| EXERCISE DETAILS |
Copy out verbatim the lines of the records from the line containing "FITS header cards" to the line containing "Image (title printed", both included.

| DATA ENTRIES |
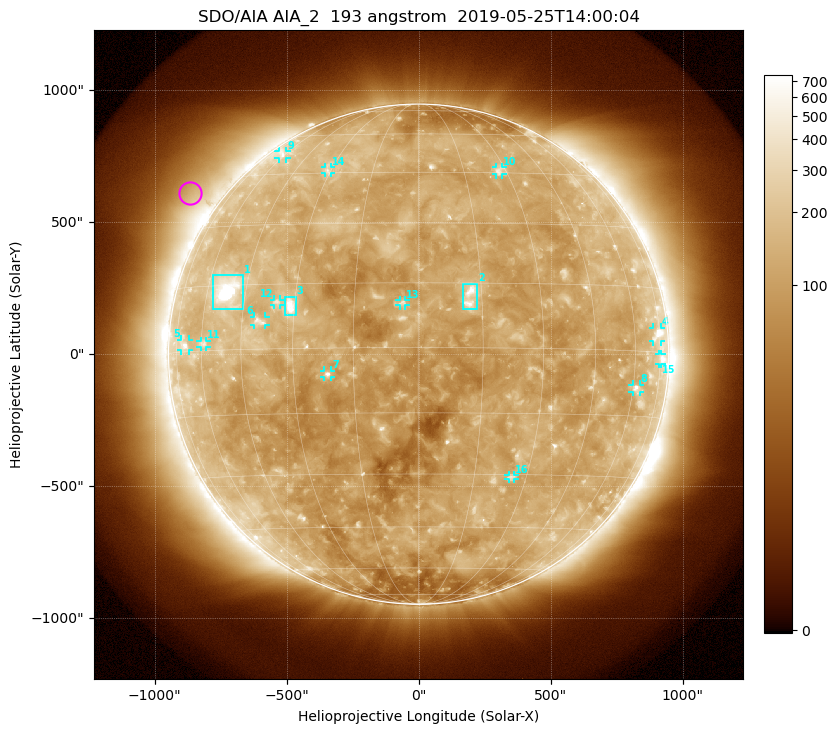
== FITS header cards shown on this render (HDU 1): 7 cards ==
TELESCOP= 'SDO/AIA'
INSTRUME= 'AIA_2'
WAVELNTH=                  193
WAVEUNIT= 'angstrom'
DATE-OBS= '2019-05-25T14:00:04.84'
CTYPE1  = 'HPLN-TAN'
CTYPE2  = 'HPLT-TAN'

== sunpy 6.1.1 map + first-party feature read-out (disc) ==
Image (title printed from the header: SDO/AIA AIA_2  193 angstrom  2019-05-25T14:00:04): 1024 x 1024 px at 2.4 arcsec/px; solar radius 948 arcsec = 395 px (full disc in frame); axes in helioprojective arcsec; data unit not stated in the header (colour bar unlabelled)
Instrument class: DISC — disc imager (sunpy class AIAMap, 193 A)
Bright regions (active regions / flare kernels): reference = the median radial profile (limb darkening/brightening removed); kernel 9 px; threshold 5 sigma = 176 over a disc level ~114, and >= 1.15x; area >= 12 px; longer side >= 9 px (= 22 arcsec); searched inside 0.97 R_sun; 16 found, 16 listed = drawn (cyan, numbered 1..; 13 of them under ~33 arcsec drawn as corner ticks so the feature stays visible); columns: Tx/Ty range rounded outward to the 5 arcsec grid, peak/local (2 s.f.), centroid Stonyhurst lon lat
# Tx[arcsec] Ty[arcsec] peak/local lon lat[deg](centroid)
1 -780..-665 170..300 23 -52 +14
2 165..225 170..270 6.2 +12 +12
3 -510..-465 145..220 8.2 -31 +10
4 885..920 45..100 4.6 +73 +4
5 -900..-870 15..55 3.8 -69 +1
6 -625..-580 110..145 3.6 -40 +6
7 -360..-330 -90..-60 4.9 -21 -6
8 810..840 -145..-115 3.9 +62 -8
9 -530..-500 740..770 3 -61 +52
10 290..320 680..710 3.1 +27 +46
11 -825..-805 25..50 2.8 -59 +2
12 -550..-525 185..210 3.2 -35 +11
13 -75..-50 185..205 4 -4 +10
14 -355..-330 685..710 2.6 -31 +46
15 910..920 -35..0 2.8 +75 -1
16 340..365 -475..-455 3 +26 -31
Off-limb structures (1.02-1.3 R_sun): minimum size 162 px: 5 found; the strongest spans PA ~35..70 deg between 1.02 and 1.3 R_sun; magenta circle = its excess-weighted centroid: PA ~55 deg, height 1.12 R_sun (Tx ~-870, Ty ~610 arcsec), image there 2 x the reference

--

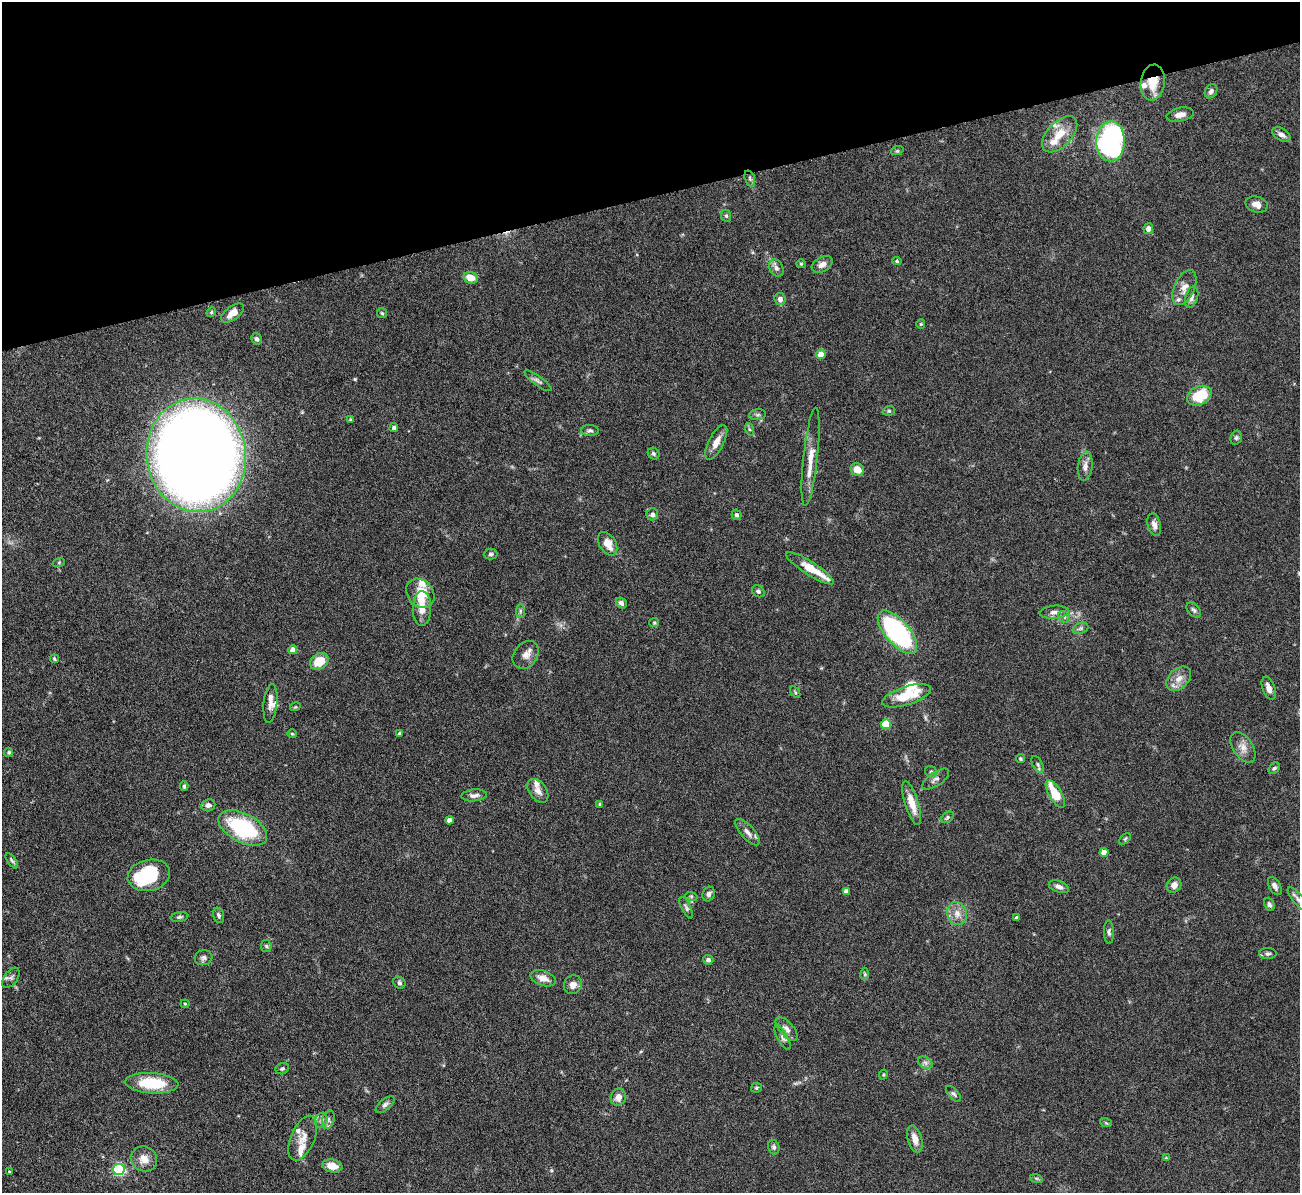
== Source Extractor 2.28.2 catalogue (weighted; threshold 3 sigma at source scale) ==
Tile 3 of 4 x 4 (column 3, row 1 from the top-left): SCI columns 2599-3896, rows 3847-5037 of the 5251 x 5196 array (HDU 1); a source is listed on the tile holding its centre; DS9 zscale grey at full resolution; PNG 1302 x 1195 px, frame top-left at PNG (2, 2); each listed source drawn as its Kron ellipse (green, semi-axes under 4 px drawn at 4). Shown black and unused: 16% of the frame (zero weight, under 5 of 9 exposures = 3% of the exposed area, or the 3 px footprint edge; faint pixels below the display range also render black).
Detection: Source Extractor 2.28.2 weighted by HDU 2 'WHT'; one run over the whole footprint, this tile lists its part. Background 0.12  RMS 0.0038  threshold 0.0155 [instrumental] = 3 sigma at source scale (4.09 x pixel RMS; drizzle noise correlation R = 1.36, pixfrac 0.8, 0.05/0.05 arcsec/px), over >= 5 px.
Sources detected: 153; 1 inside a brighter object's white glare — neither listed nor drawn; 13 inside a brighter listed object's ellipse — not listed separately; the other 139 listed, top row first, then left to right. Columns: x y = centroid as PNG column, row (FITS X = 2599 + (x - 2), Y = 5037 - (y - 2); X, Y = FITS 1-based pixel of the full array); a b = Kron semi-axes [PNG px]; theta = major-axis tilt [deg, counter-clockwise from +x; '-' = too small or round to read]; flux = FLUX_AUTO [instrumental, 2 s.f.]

| OUTPUT FOR THIS TASK |
== FITS header cards shown on this render (HDU 1): 7 cards ==
TELESCOP= 'SDO/AIA'
INSTRUME= 'AIA_2'
WAVELNTH=                  193
WAVEUNIT= 'angstrom'
DATE-OBS= '2019-05-25T14:00:04.84'
CTYPE1  = 'HPLN-TAN'
CTYPE2  = 'HPLT-TAN'

== sunpy 6.1.1 map + first-party feature read-out (disc) ==
Image (title printed from the header: SDO/AIA AIA_2  193 angstrom  2019-05-25T14:00:04): 1024 x 1024 px at 2.4 arcsec/px; solar radius 948 arcsec = 395 px (full disc in frame); axes in helioprojective arcsec; data unit not stated in the header (colour bar unlabelled)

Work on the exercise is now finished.